Five years from now, there will be nine times as much mobile data traffic in the U.S. than there is today.  More email.  More apps.  And, especially, more video, which by 2017 will represent two-thirds of all mobile traffic.

The question is:  are we prepared for this avalanche?  Can our current network infrastructure handle the massive growth that is coming?

The answer, of course, is no.     Imagine the Washington Beltway at rush-hour.  That’s basically what wireless networks are today.  Sometimes open road; but frequently congested, especially at peak hours.

Now imagine adding 50% more traffic to the Beltway each year for the next five years – a nine-fold increase.  You’d get grinding gridlock, with major delays… frustration, anger, and a major loss of productivity.

Mr. Chairman, that’s precisely what will happen if Congress and the FCC don’t act to address the looming spectrum crunch.

Now, how did we get to this point?

Just a few years ago, mobile data traffic was at relatively low levels, the product of a handful of text messages, mostly by our teenagers.

Fast forward to a few years later.  Each of us has multiple mobile devices connected wirelessly to the internet – smartphones, tablets, laptops, video streaming devices, smart TVs and gaming consoles.

And the devices will continue to proliferate — in just a few years, we forecast that that there will be 8 devices for every American.

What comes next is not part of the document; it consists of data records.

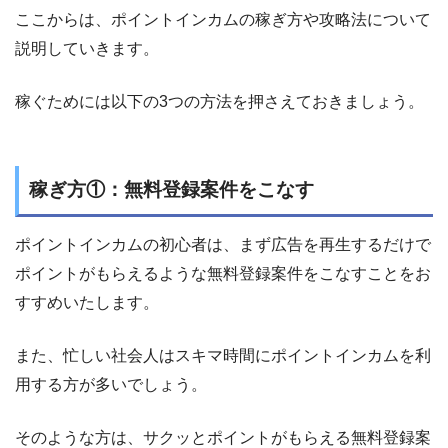
ここからは、ポイントインカムの稼ぎ方や攻略法について
説明していきます。
稼ぐためには以下の3つの方法を押さえておきましょう。
稼ぎ方①：無料登録案件をこなす
ポイントインカムの初心者は、まず広告を再生するだけで
ポイントがもらえるような無料登録案件をこなすことをお
すすめいたします。
また、忙しい社会人はスキマ時間にポイントインカムを利
用する方が多いでしょう。
そのような方は、サクッとポイントがもらえる無料登録案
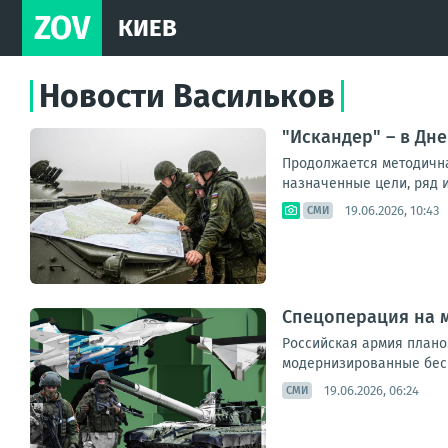
ZOV
КИЕВ
Новости Васильков
"Искандер" – в Дн
Продолжается методична
назначенные цели, ряд и
19.06.2026, 10:43
СМИ
Спецоперация на м
Российская армия плано
модернизированные бесп
19.06.2026, 06:24
СМИ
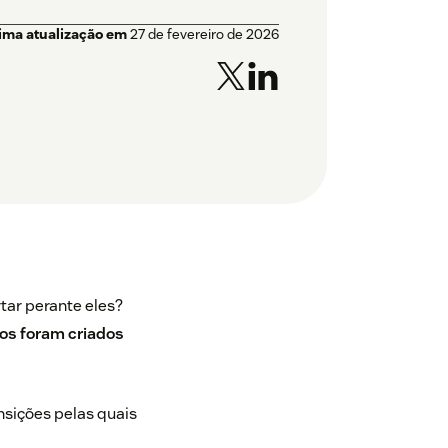
tima atualização em
27 de fevereiro de 2026
ar perante eles?
os foram criados
sições pelas quais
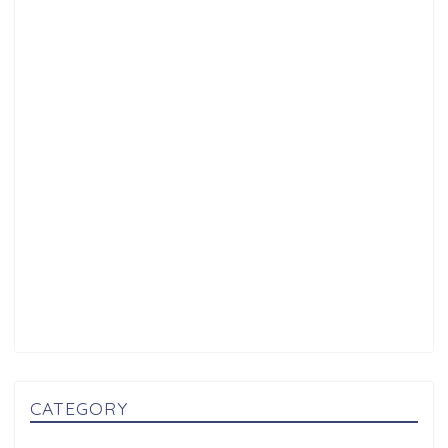
CATEGORY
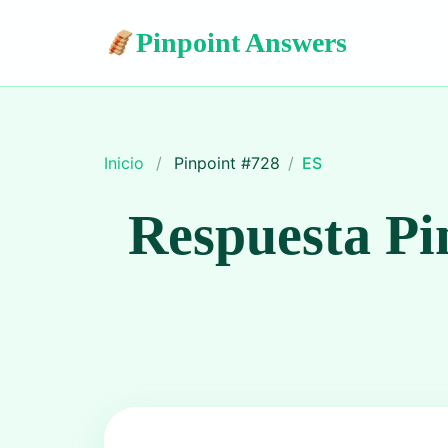
Pinpoint Answers
Inicio
/
Pinpoint #
728
/
ES
Respuesta Pi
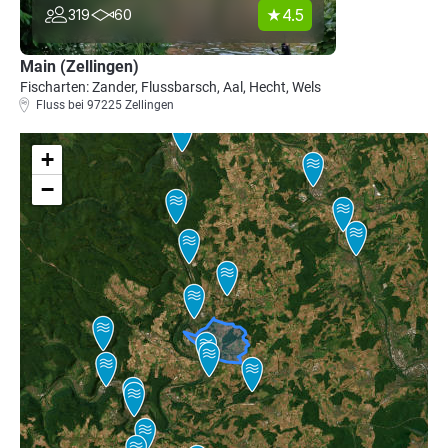
4.5
319
60
Main (Zellingen)
Fischarten: Zander, Flussbarsch, Aal, Hecht, Wels
Fluss bei 97225 Zellingen
+
−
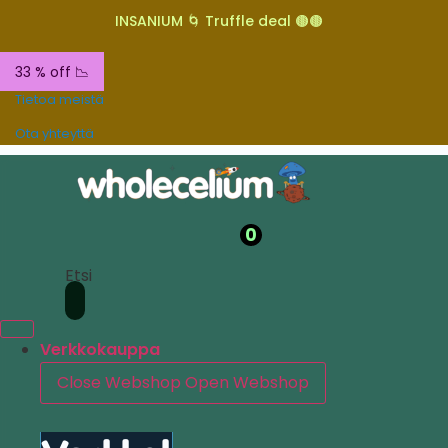
INSANIUM 🌀 Truffle deal 🟤🟤
33 % off 📉
Tietoa meistä
Ota yhteyttä
0
Etsi
Verkkokauppa
Close Webshop
Open Webshop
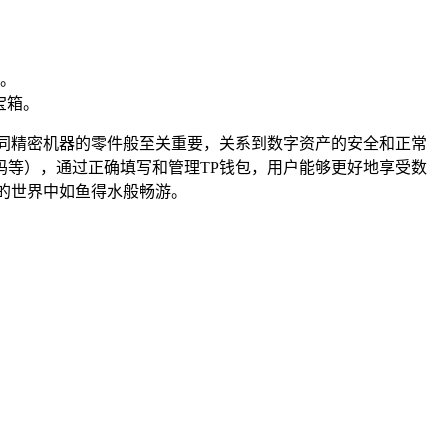
。
宝箱。
同精密机器的零件般至关重要，关系到数字资产的安全和正常
等），通过正确填写和管理TP钱包，用户能够更好地享受数
的世界中如鱼得水般畅游。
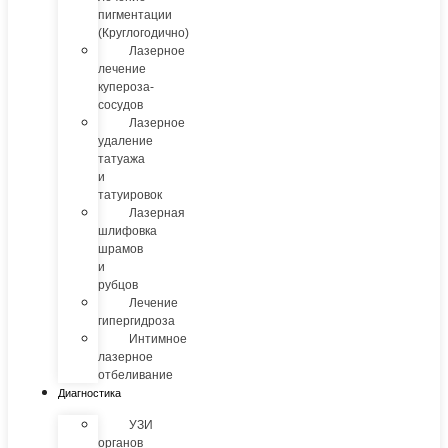
пигментации
(Круглогодично)
Лазерное
лечение
купероза-
сосудов
Лазерное
удаление
татуажа
и
татуировок
Лазерная
шлифовка
шрамов
и
рубцов
Лечение
гипергидроза
Интимное
лазерное
отбеливание
Диагностика
УЗИ
органов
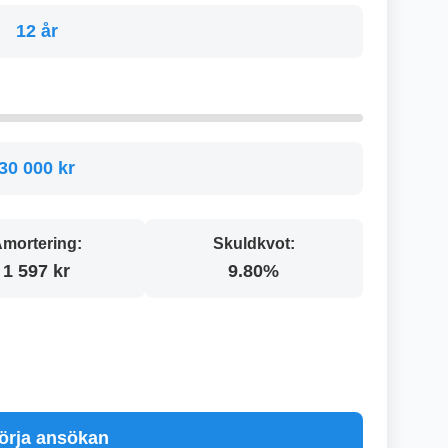
12 år
30 000 kr
mortering:
Skuldkvot:
1 597 kr
9.80%
örja ansökan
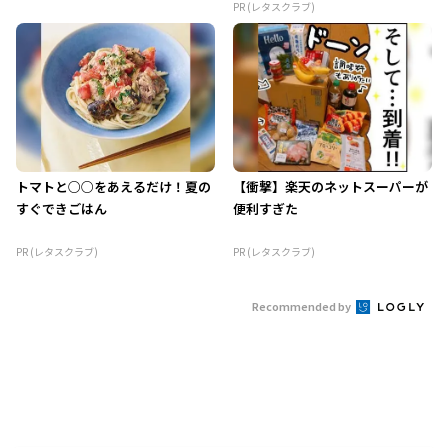
PR (レタスクラブ)
トマトと○○をあえるだけ！夏の
【衝撃】楽天のネットスーパーが
すぐできごはん
便利すぎた
PR (レタスクラブ)
PR (レタスクラブ)
Recommended by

Not only do we send email and text messages constantly, but we’re watching massive amounts of video – from short clips of our children’s first steps to entire feature-length movies on hand held devices.

Taken as a whole, this change has really transformed mobile data traffic, with profound implications for technology policy.

Last week, Cisco released our latest VNI forecast, and the hard data show that there’s simply no stopping the growth. We’ve become attached to our mobile devices and have integrated them into our daily lives.

So what should policymakers do now to ensure that we have the infrastructure and investment in place to meet this demand?

Put simply, more licensed and unlicensed spectrum must be allocated for broadband access.  To return to our Beltway metaphor, adding spectrum will add more lanes for traffic, widen lanes which today are too narrow, and create more on-ramps, off-ramps, and feeder roads to reduce bottlenecks.

Congress’s authorization of Voluntary Incentive Spectrum Auctions in 2010 was a critical first step on the licensed side of the equation.  And on behalf of Cisco, I want to thank you for taking that meaningful action.

Now, thanks to this committee, the FCC is studying potential expansion of Wi-Fi in the 5 gigahertz band.  The FCC is conducting an analysis of whether additional sharing for commercial purposes is technically feasible.  We hope that this analysis can be completed as quickly and thoroughly as possible, to help increase broadband speed and adoption.

This is increasingly important, given that approximately 50% of all data moves over Wi-Fi or mobile networks, and given that Wi-Fi helps alleviate pressure on licensed cellular networks.

The bottom line is this:

The mobile revolution is here.  It’s changing the way we communicate… the way we analyze data… the way health care, education, government and public safety services are delivered.

And it’s creating new American jobs and economic growth every day.  As if you need more reason to act, studies show that doubling mobile data, results in a 0.5% increase in the nation’s Gross Domestic Product, growth which is necessary now more than ever. (Deloitte)

It’s imperative that we address the looming spectrum crunch here in the United States and allow providers to invest private dollars in network infrastructure.

This will help ensure that the United States remains at the cutting edge and continues to be a global leader when it comes to mobile technologies.

Thank you again for the opportunity to appear today.  I look forward to your questions.”